Uma leitura do filme “O Peso Insuportável de Um Enorme Talento” *
Por Alexandre Freire Duarte
Eis uma obra que se vira e revira sobre ela mesma, na medida em que o seu ator principal (um genial e cheio de panache Nicolas Cage) representa a sua própria pessoa num misto de realidade e ficção. Representa-se, com um juízo autocrítico notável, a si mesmo e à lenda que já é. Só isto basta para que esta obra se converta numa hilariante meta-comédia, mas é mais do que isso. É também um interessante filme de ação e drama que se transmuta num cântico satírico de amor à história da sétima arte e como reagimos socialmente a ela.

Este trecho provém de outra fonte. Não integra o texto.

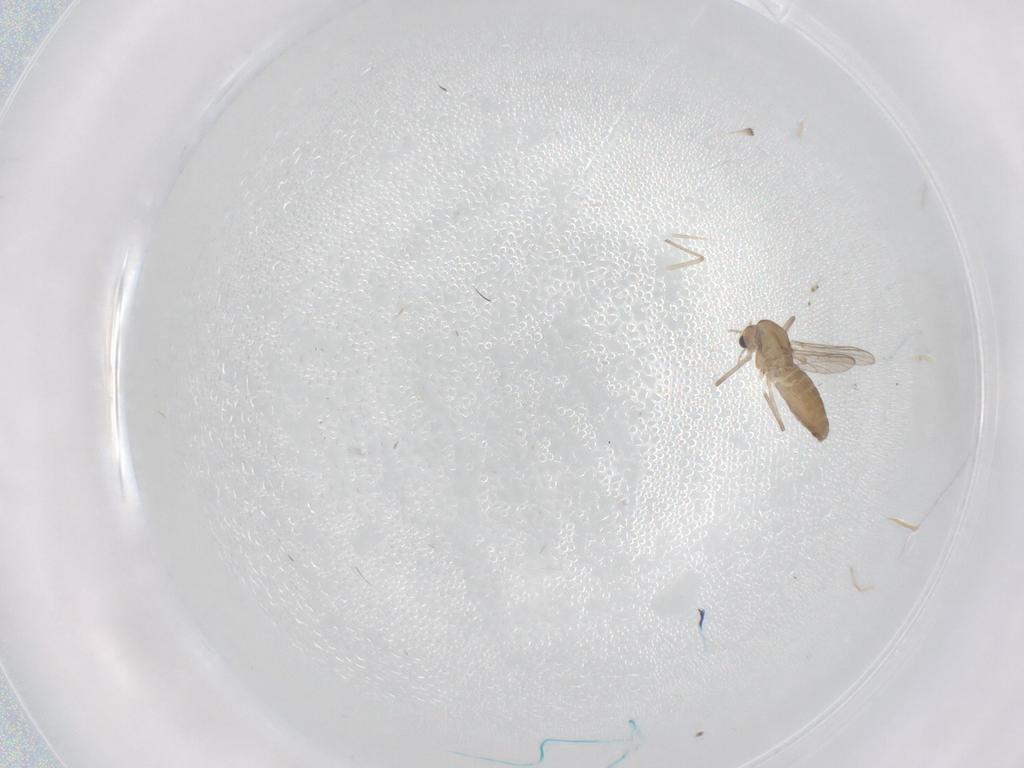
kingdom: Animalia
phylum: Arthropoda
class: Insecta
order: Diptera
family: Chironomidae
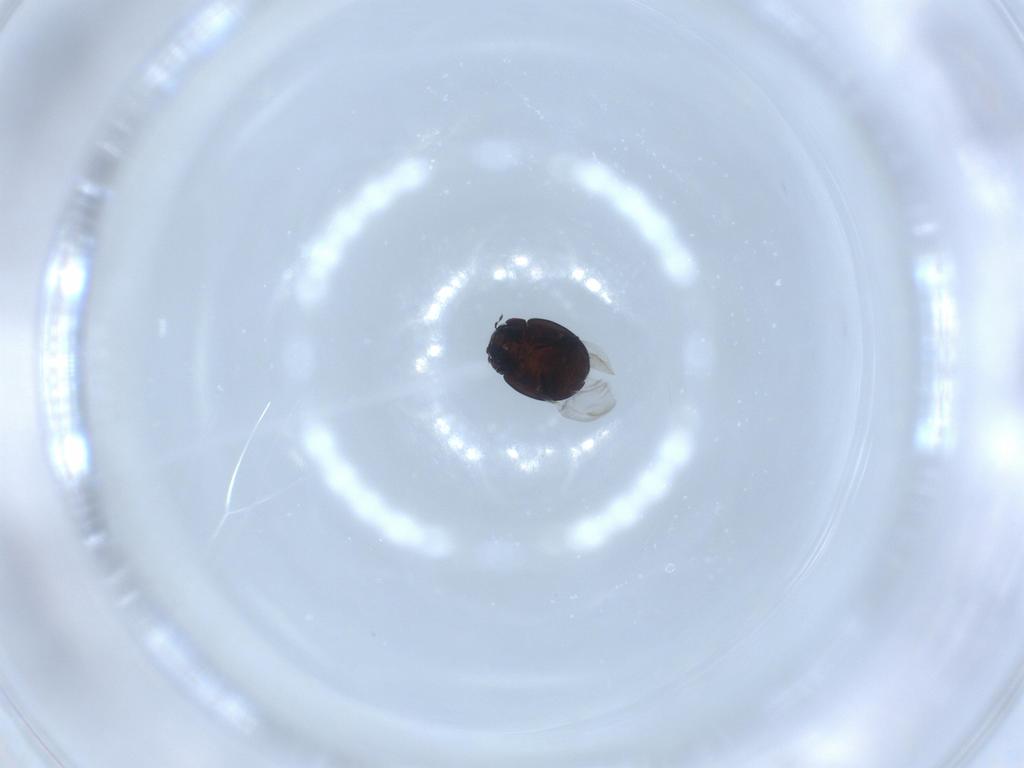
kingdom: Animalia
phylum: Arthropoda
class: Insecta
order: Coleoptera
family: Coccinellidae
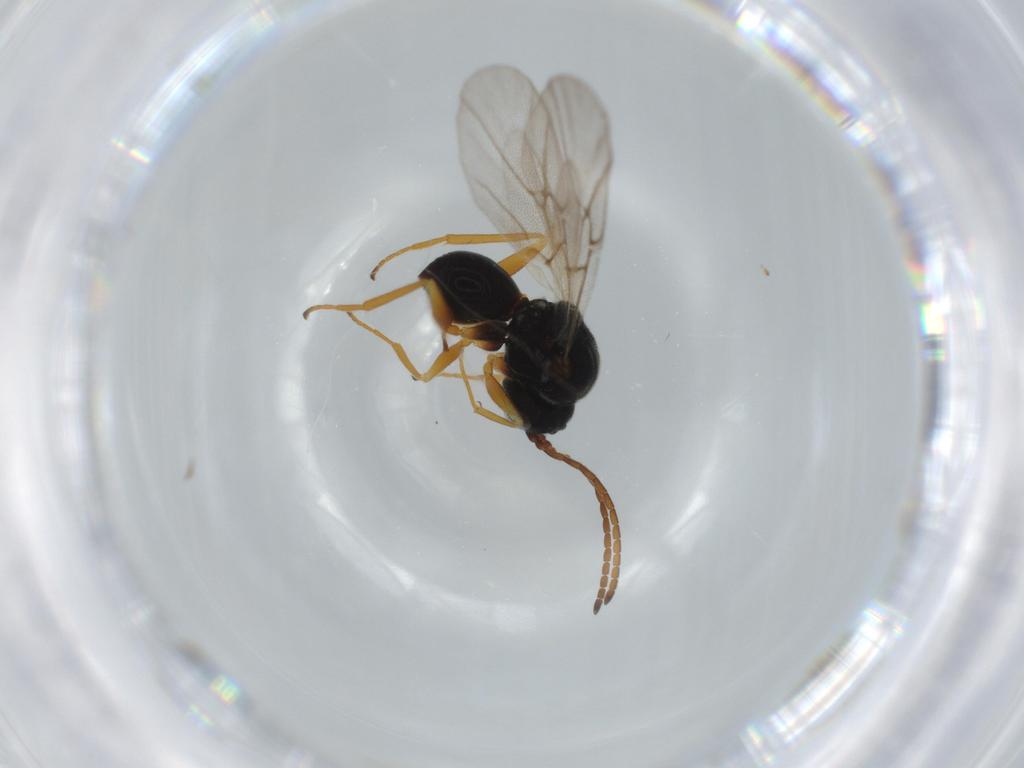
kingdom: Animalia
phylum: Arthropoda
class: Insecta
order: Hymenoptera
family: Cynipidae
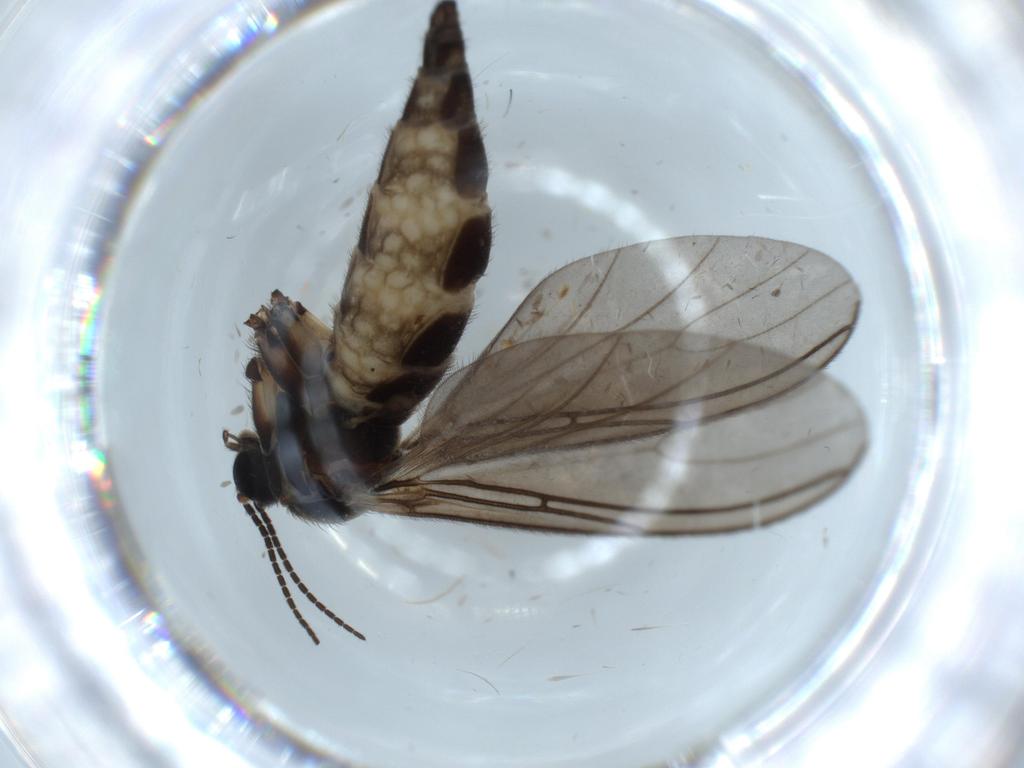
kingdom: Animalia
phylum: Arthropoda
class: Insecta
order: Diptera
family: Sciaridae
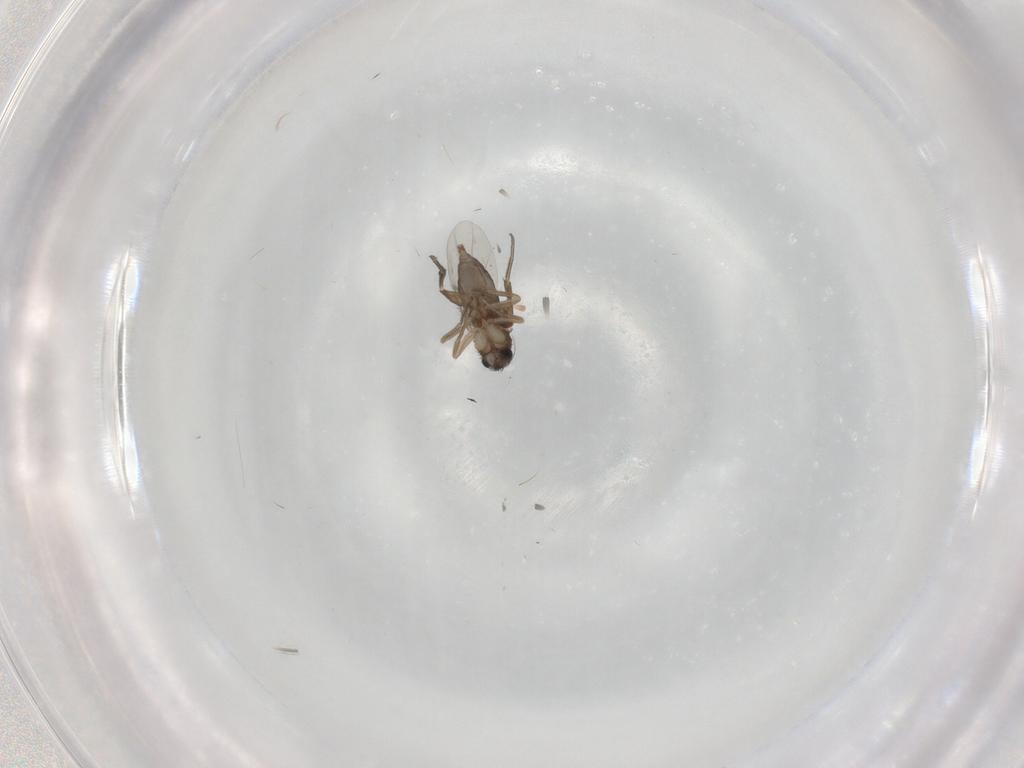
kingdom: Animalia
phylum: Arthropoda
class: Insecta
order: Diptera
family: Phoridae
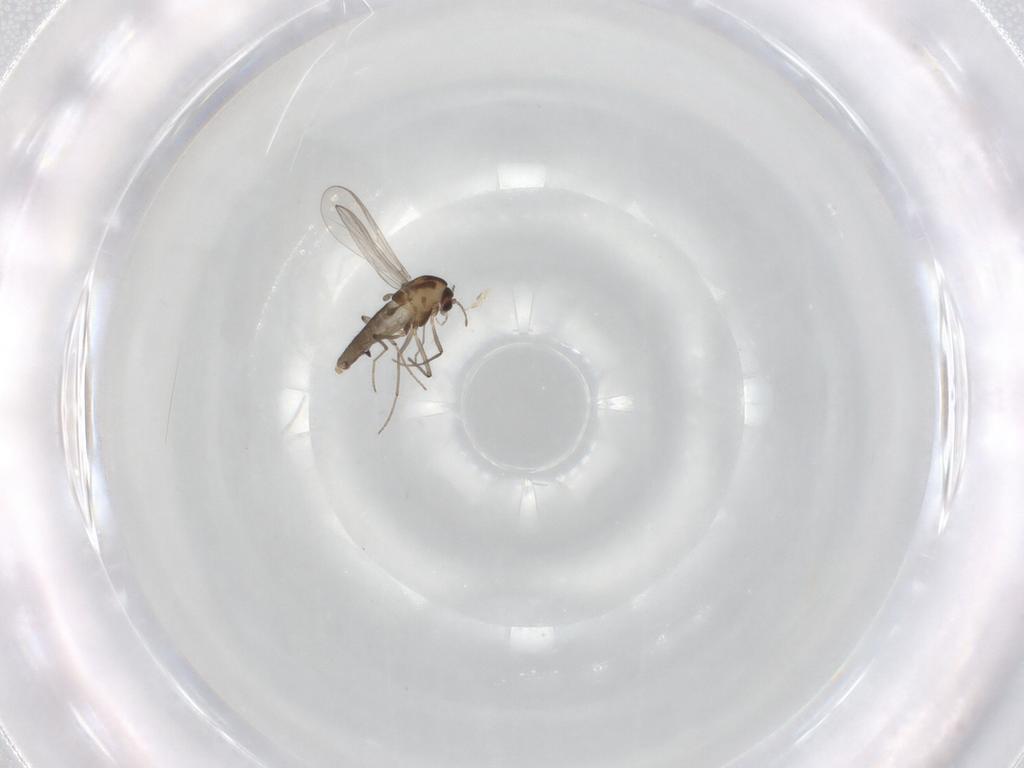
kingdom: Animalia
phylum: Arthropoda
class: Insecta
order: Diptera
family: Chironomidae
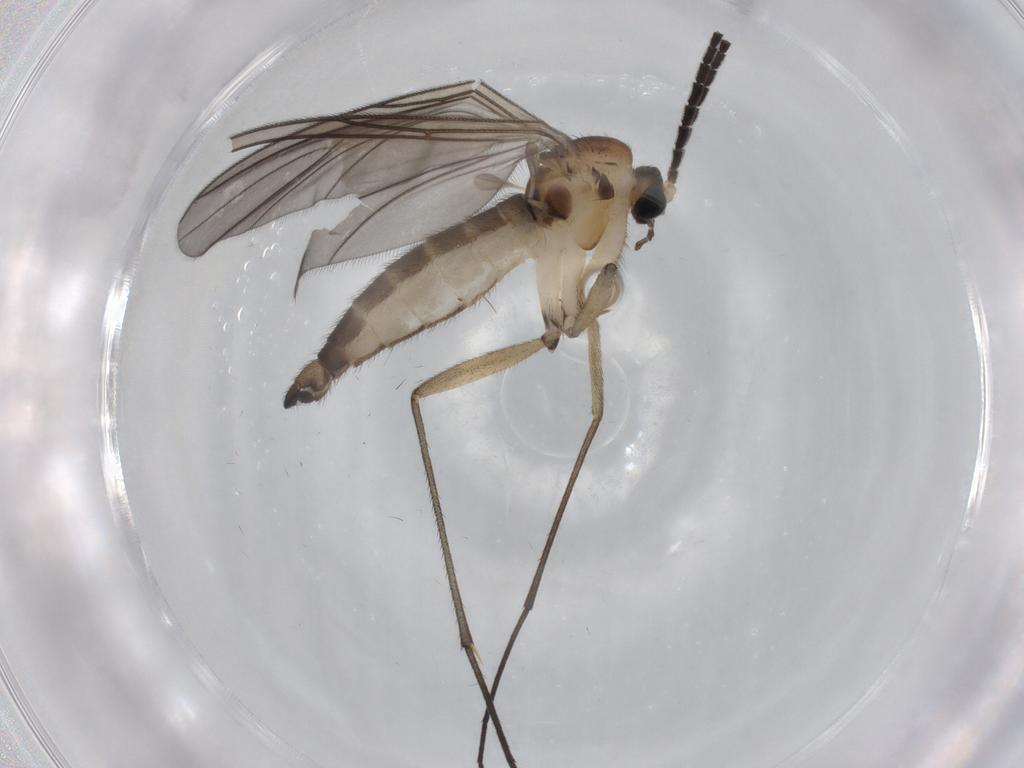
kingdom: Animalia
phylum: Arthropoda
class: Insecta
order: Diptera
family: Sciaridae
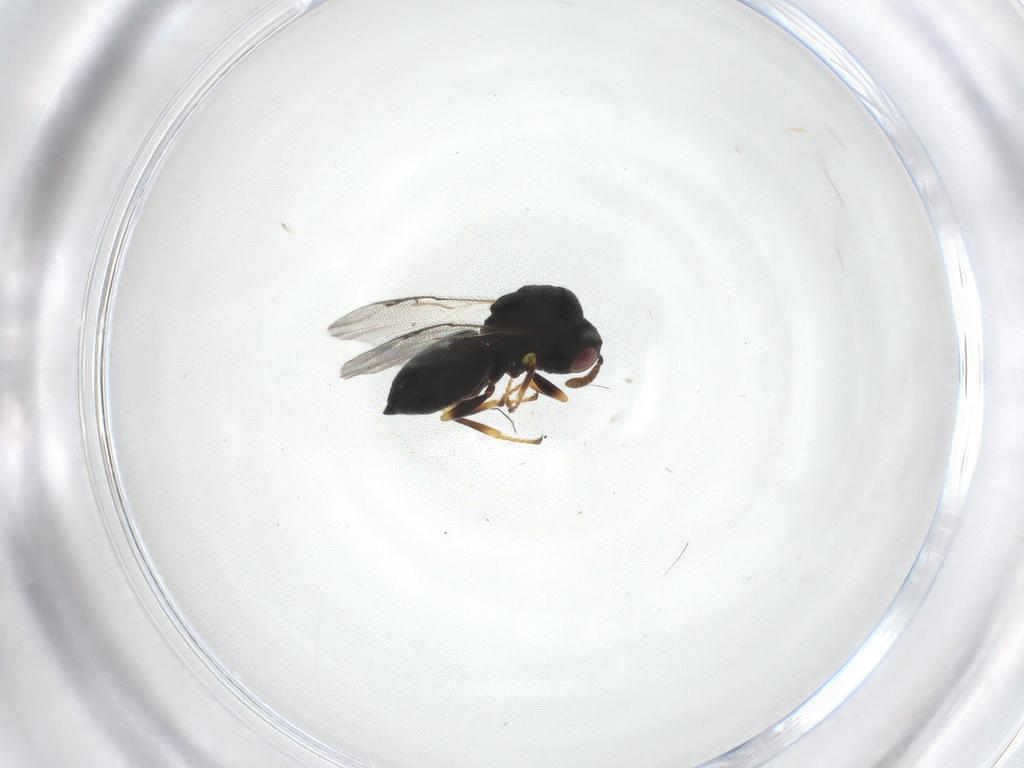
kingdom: Animalia
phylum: Arthropoda
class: Insecta
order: Hymenoptera
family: Eurytomidae
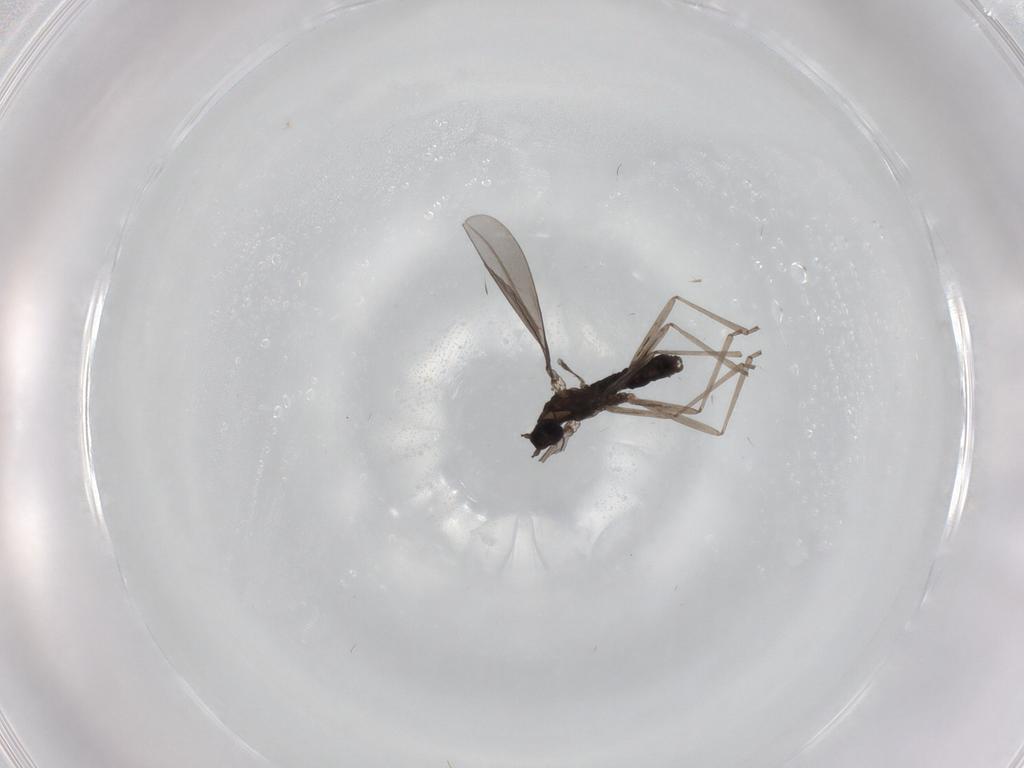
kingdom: Animalia
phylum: Arthropoda
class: Insecta
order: Diptera
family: Cecidomyiidae
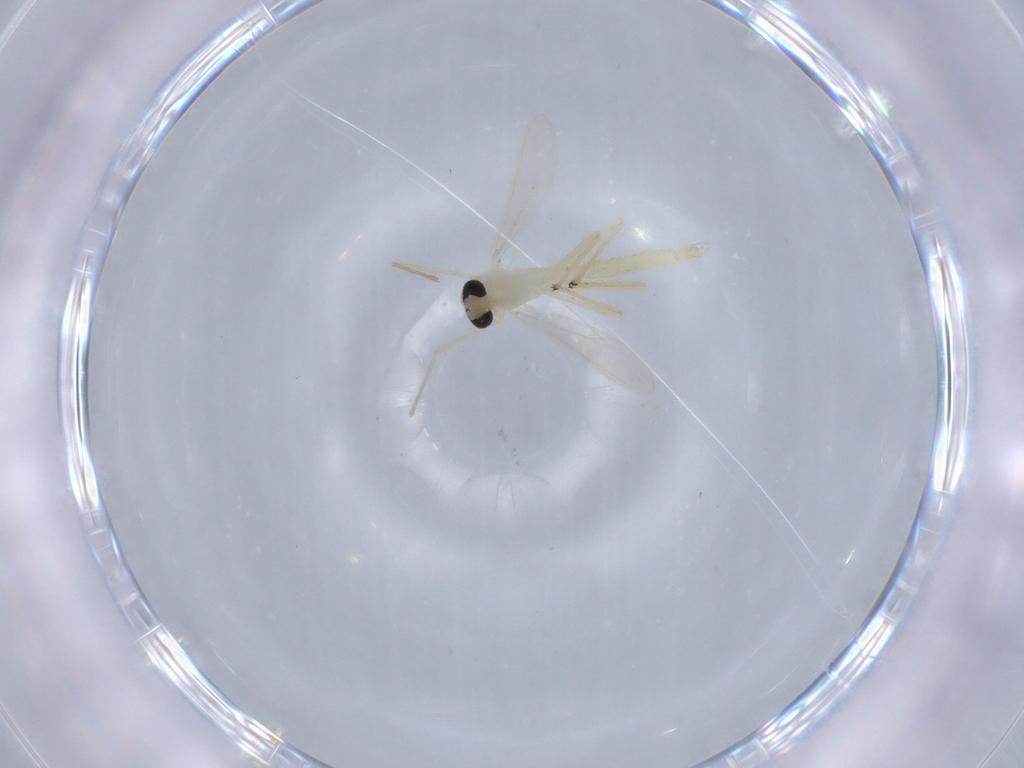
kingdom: Animalia
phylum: Arthropoda
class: Insecta
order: Diptera
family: Chironomidae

A química do relacionamento humano entre Cage e Pascual é inacreditável. Parece mesmo que são velhos amigos que se equilibram em qualidade de atuação em cada cena, carregada de energia dinâmica e/ou caótica, e elevam a obra, que estruturalmente é assaz débil (o final dá pena), a um nível de brilhantismo cinematográfico genuinamente raro. Sobretudo porque – com diálogos inteligentes, ideias interessantes (e cheias de calor e humor e jogando com os “lugares comuns” que exploram) e tramas derivadas curiosas – permite uma quase simbiose entre quem vê “O Peso Insuportável de um Enorme Talento” e o ator central desta obra. Uma simbiose em que as emoções reais são colocadas acima dos artifícios.
Com isto em apreço, é de dizer que, para um teólogo, este filme é mais um, numa já alargada lista de outros que aqui apresentei, em que tudo orbita o facto de que a busca da fama, do prestígio, do reconhecimento dos demais é apenas um balão que, se em dado momento, parece cheio, inevitavelmente se esvaziará, deixando, quem assim vive, numa “insuportável” carência de tudo o que humaniza. Mas como é difícil fugir a tais engodos! Parece, muitas vezes, que somos educados e formados para os procurar, por mais que saibamos que isso esboroa a nossa autenticidade, a nossa relação com os nossos mais queridos, a nossa relação com a Criação e, no nosso caso de cristãos, com o Criador.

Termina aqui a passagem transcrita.